Alexis Tsipras hasn’t hesitated to antagonize. As soon as he become prime minister, Tsipras placed a wreath on the tombs of 200 Greek communists who died in World War II—an act which seems to be aimed directly at Germany. In a move that is likely to have broad ramifications, Syriza has officially moved closer to Russia—announcing that it won’t support sanctions, even as Russian-backed thugs wage war in Ukraine. Since Germany has worked hard to fend off Russia’s creeping power, Greece’s growing coziness with the Russia cannot be taken well.

Syriza is poison for the Greek system. The party has chosen to ignore the root problem in Greece, irresponsible governance, and instead seeks to blame the country’s every woe on Germany and austerity. The tactic makes sense. Austerity hurts everyone in a country, not just the people responsible for corruption. For comparison, Greece’s current unemployment rate is similar to that of the United States during the Great Depression.

The fundamental problem with the Greek economy stems from the Greek system of governance, not from Germany or austerity measures. Tax evaders, elites, and an unreliable ruling class still refuse to take responsibility for their reckless policy influence. And no one holds them accountable. So, while 20% of Greek children live in poverty, the wealthy still receive taxpayer-funded healthcare and retirement pensions. Over 90% of unemployed Greeks don’t receive any government help, while the wealthy are shielded from hardship. Inequality runs rampant. So, when Syriza blames Germany, the real culprits win.

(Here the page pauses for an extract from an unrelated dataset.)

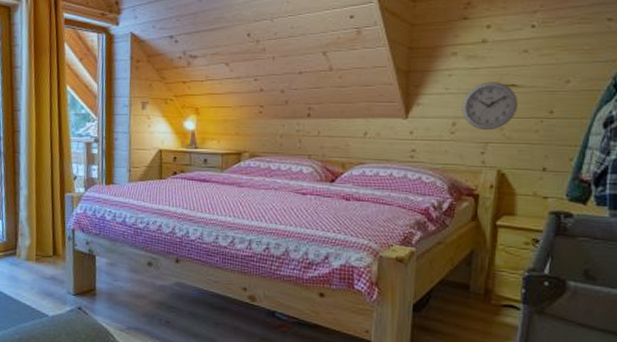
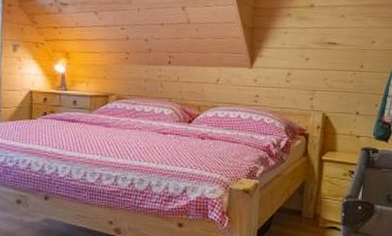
wall clock: present [462,82,518,131] -> none [295,39,338,81]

Furthermore, Greece’s antagonism will create even more instability than it already has. It’s doubtful that Europe will take kindly to blatant disregard for the rule they set up, especially as Tsipras shows no interest in compromise. A “Grexit,” or a Greek exit from the Eurozone, now looks quite possible.

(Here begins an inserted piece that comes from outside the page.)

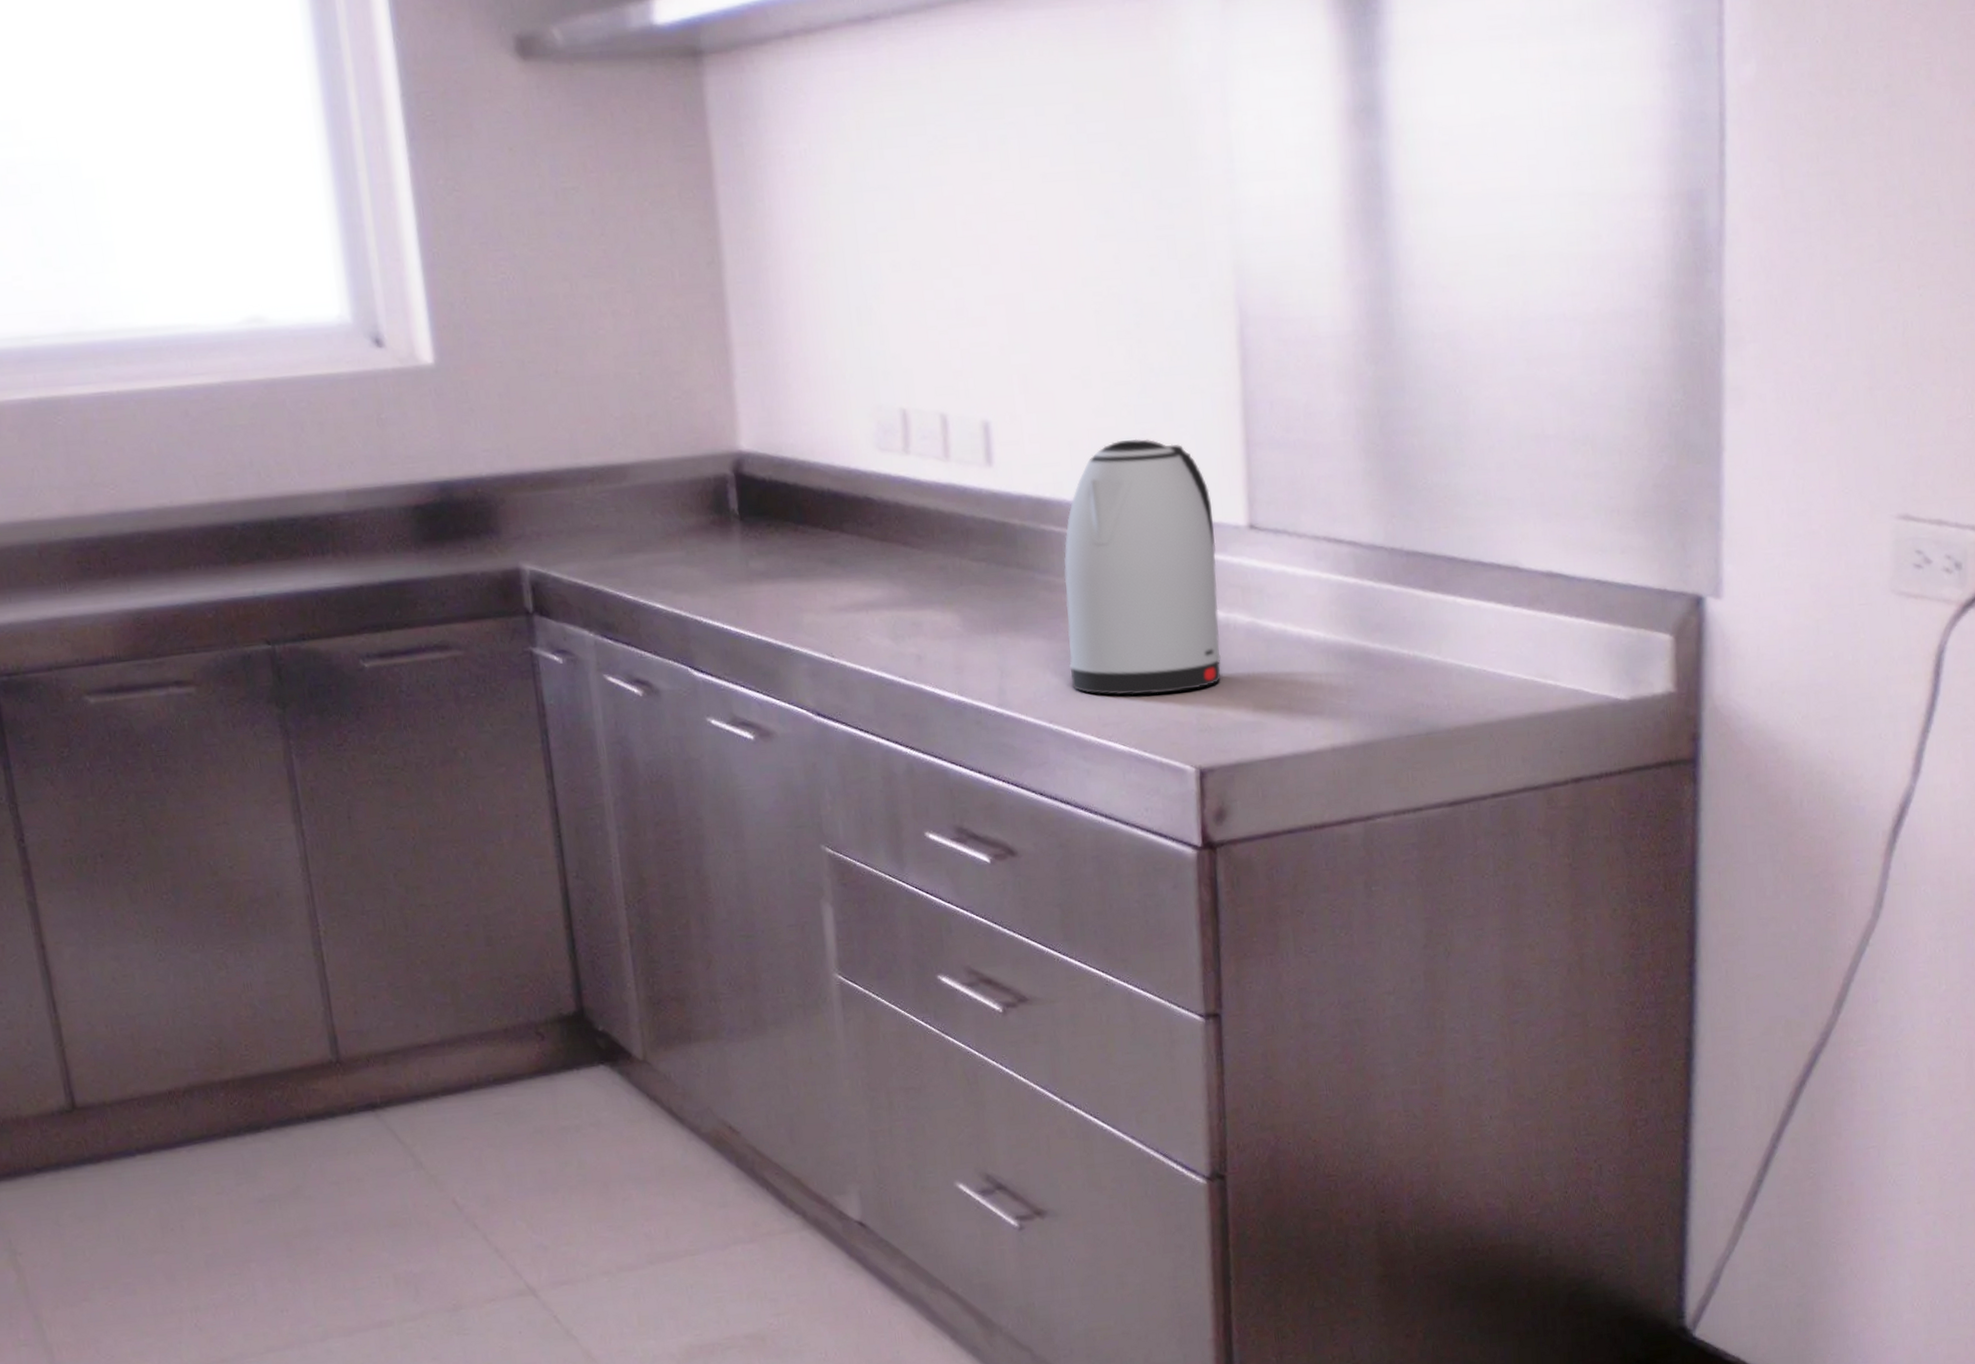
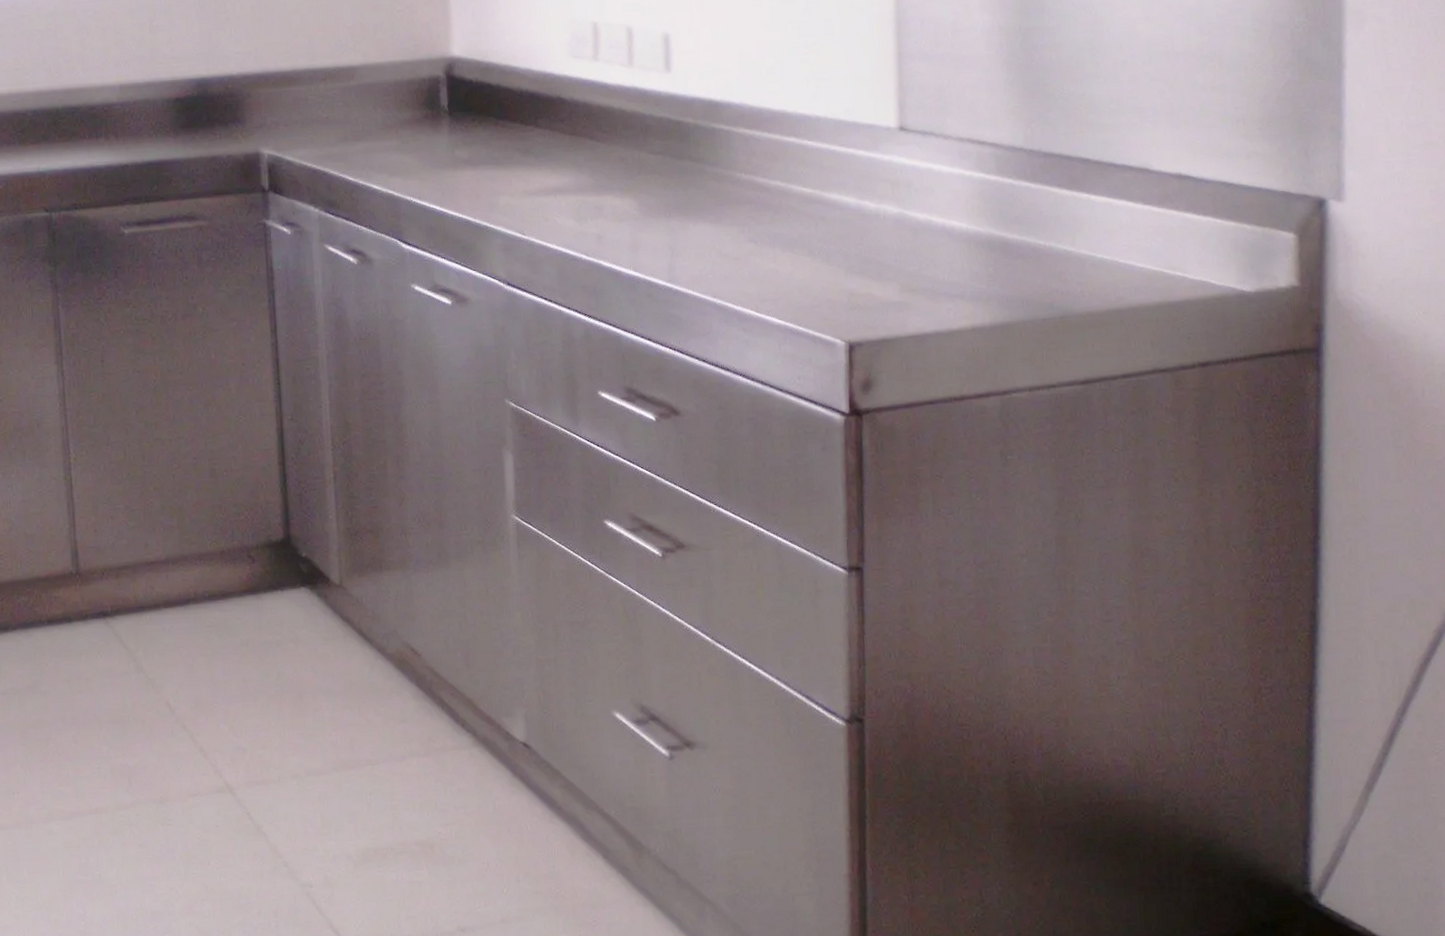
kettle: present [1064,438,1222,696] -> none [731,50,871,275]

This could have massive political ramifications. If people lose confidence in the euro, more countries might consider defaulting on their debt and leaving the currency. Even if the currency remains intact, a Grexit could easily make waves across the world economy, as markets tend to react strongly to sporadic policies.
As Germany braces itself and Russia waits curiously, the world watches to see what happens. Now, the decisions of one man, Alexis Tsipras, will have consequences for all.